A source close to the process adds that now that negotiations with lessors are coming to a close, it is other creditors including bondholders that remain to be negotiated with.

The bondholders are a “very mixed bag” of people, the person says, adding that none of them are keen to have their debt written down.

Buyers of corporate bonds tend to be institutional investors due to the large sums of money involved, but could also include unsophisticated investors who invest via mutual funds.

This person thinks that Thai’s unsecured bondholders should be given a debt-for-equity swap, after which the government could inject new money into the carrier.

“Thai has got too much debt, and just shuffling the debt by saying ‘We will push you out five years’ doesn’t make the debt go away. They really need to do a debt-for-equity swap on the debt,” the person says. “The company needs real money, not just [to] magic debt into equity. That just removes debt; it doesn’t give cash.”


Thai, as well as the country’s government, has been adamant in public statements that it intends to submit a plan, and to do so on time. Most recently, deputy prime minister Wissanu Krea-ngam expressed his confidence that the airline would submit on time, according to a 9 February article in the Bangkok Post.

Earlier, in January, Thai Airways’ acting president Chansin Treenuchagron, who is also one of the rehabilitation planners, said the airline was working diligently to submit the plan by its specified timeframe, although shortly after that announcement Thai exercised an option under the law to extend its deadline by an additional month to 2 March. Thai is not allowed any further extensions under law.

A lessor with exposure to Thai says the extension was no surprise, given that mark-up by the airline on an agreement with the lessor had already reflected a later filing time.

WFW’s Polivnick believes that Thai’s failing to submit a plan by 2 March is a “fairly remote possibility”, given the severity of the consequences.

“If they don’t file it and the court ends the rehabilitation, the airline will have to file for dissolution and I suspect that creditors all over the world will be bringing claims straight away to seize Thai assets, whether in Thailand or overseas,” he says.

Thai’s application to enter business rehabilitation was approved by the country’s Central Bankruptcy Court last year, on 27 May, at which time an automatic “stay” on creditor claims came into effect. That stay restricts the ability of creditors to enforce any security or start any other litigation proceedings against Thai Airways. It also imposes a moratorium on creditors’ rights, including – crucially for lessors – the right to pursue action to repossess property that is the subject of lease or hire purchase.

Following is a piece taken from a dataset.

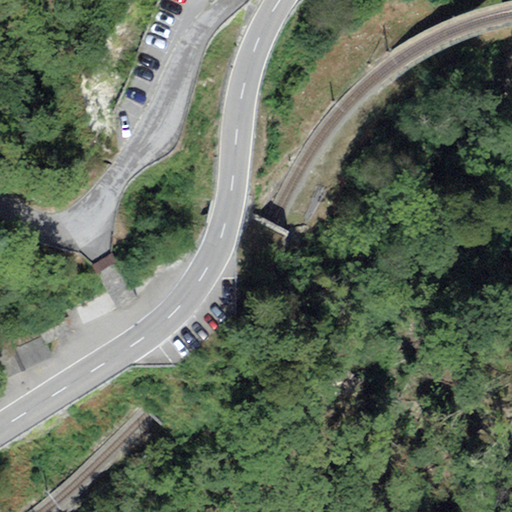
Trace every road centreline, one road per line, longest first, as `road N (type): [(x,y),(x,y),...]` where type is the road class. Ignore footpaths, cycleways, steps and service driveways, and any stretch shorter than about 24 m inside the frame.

Polivnick adds that the more likely scenario is that Thai submits a draft plan, which would then require amendments if creditors give negative feedback.

Despite the law being quite clear that only two one-month extensions are permitted, Tilleke & Gibbins’ Frangos does not see the process collapsing if Thai misses the 2 March deadline.

“The law is straightforward here, and I know Thai has been adamant that they will submit in time, but if they don’t finish and they do legitimately need more time, then at least for me personally I can’t see the whole process unravelling because they can’t submit by the deadline,” he says.

“Everyone will be frustrated, of course, that Thai can’t submit the plan by the deadline, but, practically speaking, if they can’t, I’m sure they will ask for more time.”